-- Start of The data --
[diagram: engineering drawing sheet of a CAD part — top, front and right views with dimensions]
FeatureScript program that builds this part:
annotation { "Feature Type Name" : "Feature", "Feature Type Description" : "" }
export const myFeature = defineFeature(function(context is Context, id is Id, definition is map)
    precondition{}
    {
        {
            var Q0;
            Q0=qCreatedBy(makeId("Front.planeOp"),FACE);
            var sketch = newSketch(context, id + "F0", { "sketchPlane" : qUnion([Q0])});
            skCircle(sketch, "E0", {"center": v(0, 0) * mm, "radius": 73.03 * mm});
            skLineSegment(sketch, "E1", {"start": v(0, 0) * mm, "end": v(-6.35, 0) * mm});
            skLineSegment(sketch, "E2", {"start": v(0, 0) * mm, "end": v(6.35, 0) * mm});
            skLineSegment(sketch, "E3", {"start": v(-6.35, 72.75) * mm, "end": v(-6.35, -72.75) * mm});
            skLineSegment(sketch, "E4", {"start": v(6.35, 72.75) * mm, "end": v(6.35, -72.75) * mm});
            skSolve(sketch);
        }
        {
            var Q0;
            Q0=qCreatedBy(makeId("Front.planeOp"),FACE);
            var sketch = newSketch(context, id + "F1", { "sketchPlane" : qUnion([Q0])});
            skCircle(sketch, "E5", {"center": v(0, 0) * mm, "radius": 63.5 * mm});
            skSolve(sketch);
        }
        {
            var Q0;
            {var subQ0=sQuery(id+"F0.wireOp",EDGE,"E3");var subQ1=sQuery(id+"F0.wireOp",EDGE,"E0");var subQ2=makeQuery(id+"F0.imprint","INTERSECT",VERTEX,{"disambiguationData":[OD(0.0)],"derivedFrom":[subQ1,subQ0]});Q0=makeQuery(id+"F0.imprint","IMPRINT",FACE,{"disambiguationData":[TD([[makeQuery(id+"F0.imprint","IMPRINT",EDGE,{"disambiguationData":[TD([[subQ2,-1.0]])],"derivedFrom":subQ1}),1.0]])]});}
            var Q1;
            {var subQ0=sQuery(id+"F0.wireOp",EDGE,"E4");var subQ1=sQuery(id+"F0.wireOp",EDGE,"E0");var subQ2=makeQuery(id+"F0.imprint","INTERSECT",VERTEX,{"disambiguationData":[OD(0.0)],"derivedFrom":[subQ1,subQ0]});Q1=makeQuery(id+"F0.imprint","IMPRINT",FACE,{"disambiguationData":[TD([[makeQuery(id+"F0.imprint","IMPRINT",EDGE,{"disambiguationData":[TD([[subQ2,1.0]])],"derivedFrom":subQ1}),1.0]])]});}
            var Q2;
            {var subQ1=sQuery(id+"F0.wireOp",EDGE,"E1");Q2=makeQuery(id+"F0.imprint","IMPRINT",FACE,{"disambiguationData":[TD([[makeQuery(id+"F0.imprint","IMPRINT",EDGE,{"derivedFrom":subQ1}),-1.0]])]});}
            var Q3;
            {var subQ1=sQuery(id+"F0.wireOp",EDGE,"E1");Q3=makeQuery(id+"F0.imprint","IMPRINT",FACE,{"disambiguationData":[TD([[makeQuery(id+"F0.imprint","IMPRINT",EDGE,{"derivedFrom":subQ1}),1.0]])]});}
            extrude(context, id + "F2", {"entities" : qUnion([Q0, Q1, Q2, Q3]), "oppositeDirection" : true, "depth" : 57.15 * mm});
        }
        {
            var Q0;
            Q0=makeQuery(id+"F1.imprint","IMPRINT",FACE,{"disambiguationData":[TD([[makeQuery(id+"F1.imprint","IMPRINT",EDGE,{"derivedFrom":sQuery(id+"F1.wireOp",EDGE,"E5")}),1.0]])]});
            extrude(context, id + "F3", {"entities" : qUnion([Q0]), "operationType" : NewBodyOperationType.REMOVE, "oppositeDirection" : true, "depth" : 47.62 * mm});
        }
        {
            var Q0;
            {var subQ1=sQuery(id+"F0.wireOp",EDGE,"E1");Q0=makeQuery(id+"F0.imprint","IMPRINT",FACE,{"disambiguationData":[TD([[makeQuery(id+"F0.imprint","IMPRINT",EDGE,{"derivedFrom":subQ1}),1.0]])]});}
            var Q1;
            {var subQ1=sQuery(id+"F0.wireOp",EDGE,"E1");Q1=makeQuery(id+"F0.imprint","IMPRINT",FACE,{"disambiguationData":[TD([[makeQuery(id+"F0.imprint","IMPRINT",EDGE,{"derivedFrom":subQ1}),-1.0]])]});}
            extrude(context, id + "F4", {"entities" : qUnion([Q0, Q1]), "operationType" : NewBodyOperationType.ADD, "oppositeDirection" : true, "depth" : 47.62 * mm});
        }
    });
-- End of The data --
Problem details
Can you rewrite the items above, putting "flipDirection" wherever "oppositeDirection" appears and leaving everything else untouched?

In response
[diagram: engineering drawing sheet of a CAD part — top, front and right views with dimensions]
FeatureScript program that builds this part:
annotation { "Feature Type Name" : "Feature", "Feature Type Description" : "" }
export const myFeature = defineFeature(function(context is Context, id is Id, definition is map)
    precondition{}
    {
        {
            var Q0;
            Q0=qCreatedBy(makeId("Front.planeOp"),FACE);
            var sketch = newSketch(context, id + "F0", { "sketchPlane" : qUnion([Q0])});
            skCircle(sketch, "E0", {"center": v(0, 0) * mm, "radius": 73.03 * mm});
            skLineSegment(sketch, "E1", {"start": v(0, 0) * mm, "end": v(-6.35, 0) * mm});
            skLineSegment(sketch, "E2", {"start": v(0, 0) * mm, "end": v(6.35, 0) * mm});
            skLineSegment(sketch, "E3", {"start": v(-6.35, 72.75) * mm, "end": v(-6.35, -72.75) * mm});
            skLineSegment(sketch, "E4", {"start": v(6.35, 72.75) * mm, "end": v(6.35, -72.75) * mm});
            skSolve(sketch);
        }
        {
            var Q0;
            Q0=qCreatedBy(makeId("Front.planeOp"),FACE);
            var sketch = newSketch(context, id + "F1", { "sketchPlane" : qUnion([Q0])});
            skCircle(sketch, "E5", {"center": v(0, 0) * mm, "radius": 63.5 * mm});
            skSolve(sketch);
        }
        {
            var Q0;
            {var subQ0=sQuery(id+"F0.wireOp",EDGE,"E3");var subQ1=sQuery(id+"F0.wireOp",EDGE,"E0");var subQ2=makeQuery(id+"F0.imprint","INTERSECT",VERTEX,{"disambiguationData":[OD(0.0)],"derivedFrom":[subQ1,subQ0]});Q0=makeQuery(id+"F0.imprint","IMPRINT",FACE,{"disambiguationData":[TD([[makeQuery(id+"F0.imprint","IMPRINT",EDGE,{"disambiguationData":[TD([[subQ2,-1.0]])],"derivedFrom":subQ1}),1.0]])]});}
            var Q1;
            {var subQ0=sQuery(id+"F0.wireOp",EDGE,"E4");var subQ1=sQuery(id+"F0.wireOp",EDGE,"E0");var subQ2=makeQuery(id+"F0.imprint","INTERSECT",VERTEX,{"disambiguationData":[OD(0.0)],"derivedFrom":[subQ1,subQ0]});Q1=makeQuery(id+"F0.imprint","IMPRINT",FACE,{"disambiguationData":[TD([[makeQuery(id+"F0.imprint","IMPRINT",EDGE,{"disambiguationData":[TD([[subQ2,1.0]])],"derivedFrom":subQ1}),1.0]])]});}
            var Q2;
            {var subQ1=sQuery(id+"F0.wireOp",EDGE,"E1");Q2=makeQuery(id+"F0.imprint","IMPRINT",FACE,{"disambiguationData":[TD([[makeQuery(id+"F0.imprint","IMPRINT",EDGE,{"derivedFrom":subQ1}),-1.0]])]});}
            var Q3;
            {var subQ1=sQuery(id+"F0.wireOp",EDGE,"E1");Q3=makeQuery(id+"F0.imprint","IMPRINT",FACE,{"disambiguationData":[TD([[makeQuery(id+"F0.imprint","IMPRINT",EDGE,{"derivedFrom":subQ1}),1.0]])]});}
            extrude(context, id + "F2", {"entities" : qUnion([Q0, Q1, Q2, Q3]), "flipDirection" : true, "depth" : 57.15 * mm});
        }
        {
            var Q0;
            Q0=makeQuery(id+"F1.imprint","IMPRINT",FACE,{"disambiguationData":[TD([[makeQuery(id+"F1.imprint","IMPRINT",EDGE,{"derivedFrom":sQuery(id+"F1.wireOp",EDGE,"E5")}),1.0]])]});
            extrude(context, id + "F3", {"entities" : qUnion([Q0]), "operationType" : NewBodyOperationType.REMOVE, "flipDirection" : true, "depth" : 47.62 * mm});
        }
        {
            var Q0;
            {var subQ1=sQuery(id+"F0.wireOp",EDGE,"E1");Q0=makeQuery(id+"F0.imprint","IMPRINT",FACE,{"disambiguationData":[TD([[makeQuery(id+"F0.imprint","IMPRINT",EDGE,{"derivedFrom":subQ1}),1.0]])]});}
            var Q1;
            {var subQ1=sQuery(id+"F0.wireOp",EDGE,"E1");Q1=makeQuery(id+"F0.imprint","IMPRINT",FACE,{"disambiguationData":[TD([[makeQuery(id+"F0.imprint","IMPRINT",EDGE,{"derivedFrom":subQ1}),-1.0]])]});}
            extrude(context, id + "F4", {"entities" : qUnion([Q0, Q1]), "operationType" : NewBodyOperationType.ADD, "flipDirection" : true, "depth" : 47.62 * mm});
        }
    });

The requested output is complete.